*Problem requirements*
Copy the records below word for word, leaving out the pictures.

*Task data*
====

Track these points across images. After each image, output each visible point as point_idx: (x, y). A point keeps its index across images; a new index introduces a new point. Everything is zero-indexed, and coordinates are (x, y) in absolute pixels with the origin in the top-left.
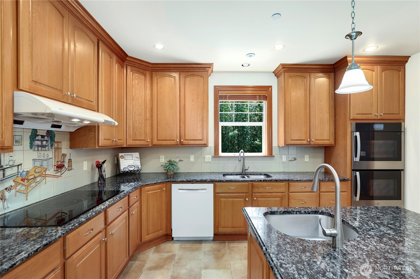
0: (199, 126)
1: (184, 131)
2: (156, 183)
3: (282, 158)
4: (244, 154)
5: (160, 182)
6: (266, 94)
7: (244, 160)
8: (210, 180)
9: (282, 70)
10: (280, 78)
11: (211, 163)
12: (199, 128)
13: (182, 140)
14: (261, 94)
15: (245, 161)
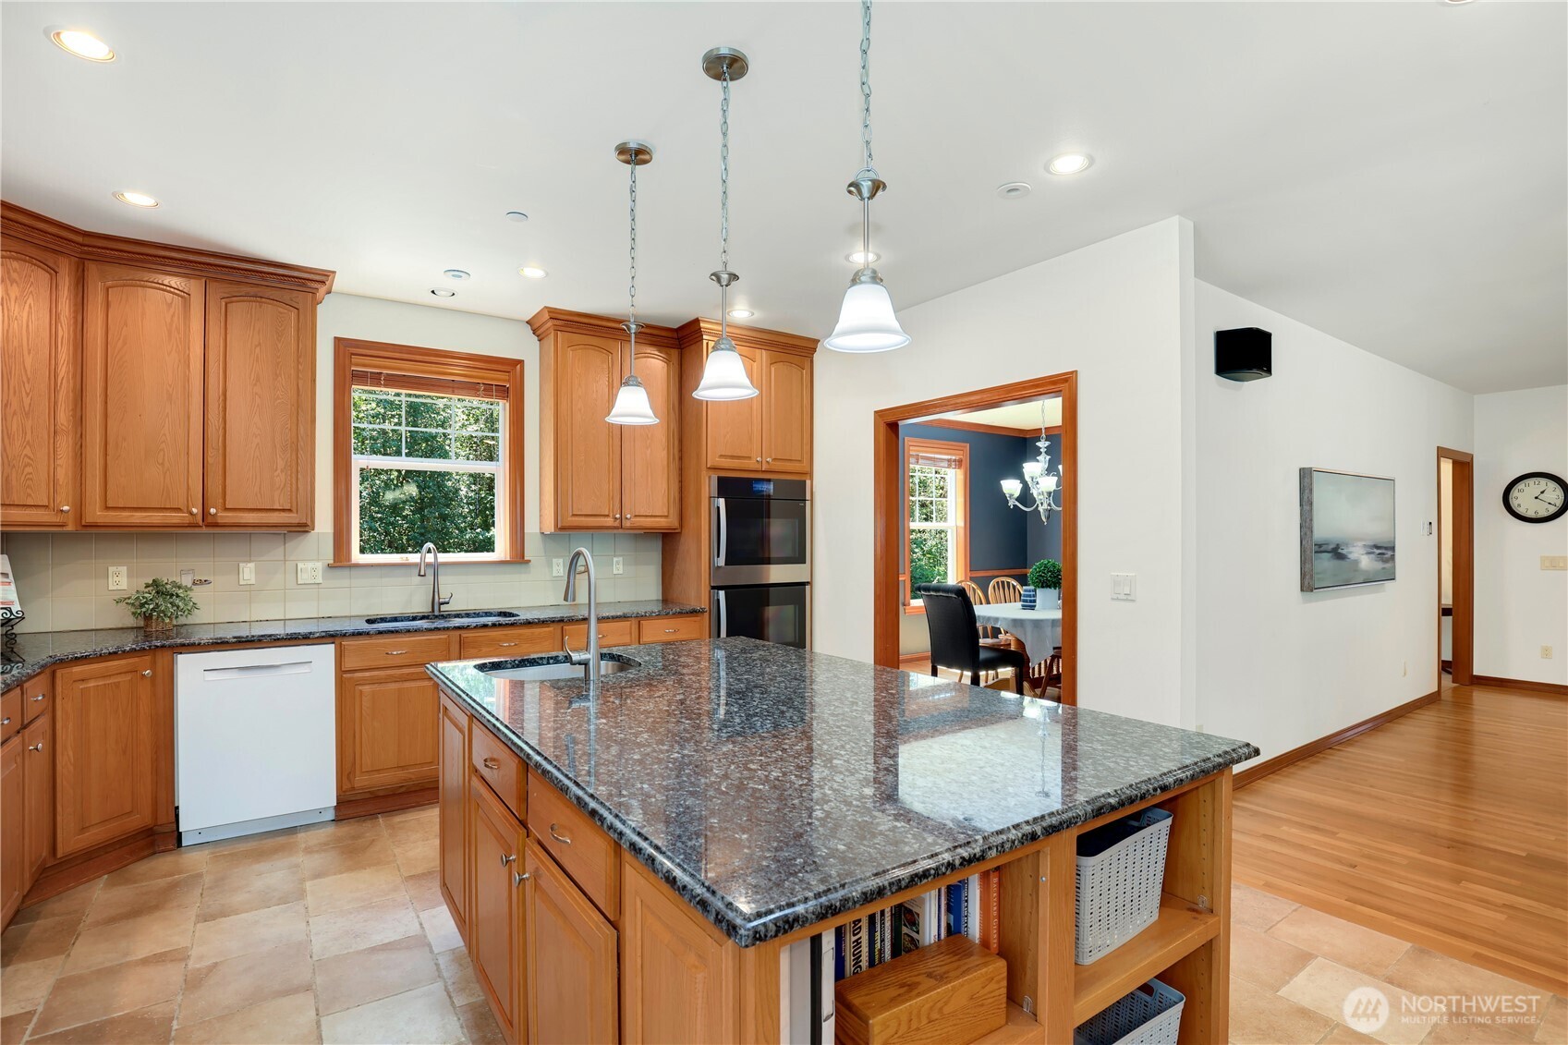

====

*Output*
Track these points across images. After each image, output each visible point as point_idx: (x, y). A point keeps its index across images; a new index introduces a new point. Everything is zero-indexed, and coordinates are (x, y) in absolute pixels with the origin in the top-left.
0: (199, 126)
1: (184, 131)
2: (156, 183)
3: (282, 158)
4: (244, 154)
5: (160, 182)
6: (266, 94)
7: (244, 160)
8: (210, 180)
9: (282, 70)
10: (280, 78)
11: (211, 163)
12: (199, 128)
13: (182, 140)
14: (261, 94)
15: (245, 161)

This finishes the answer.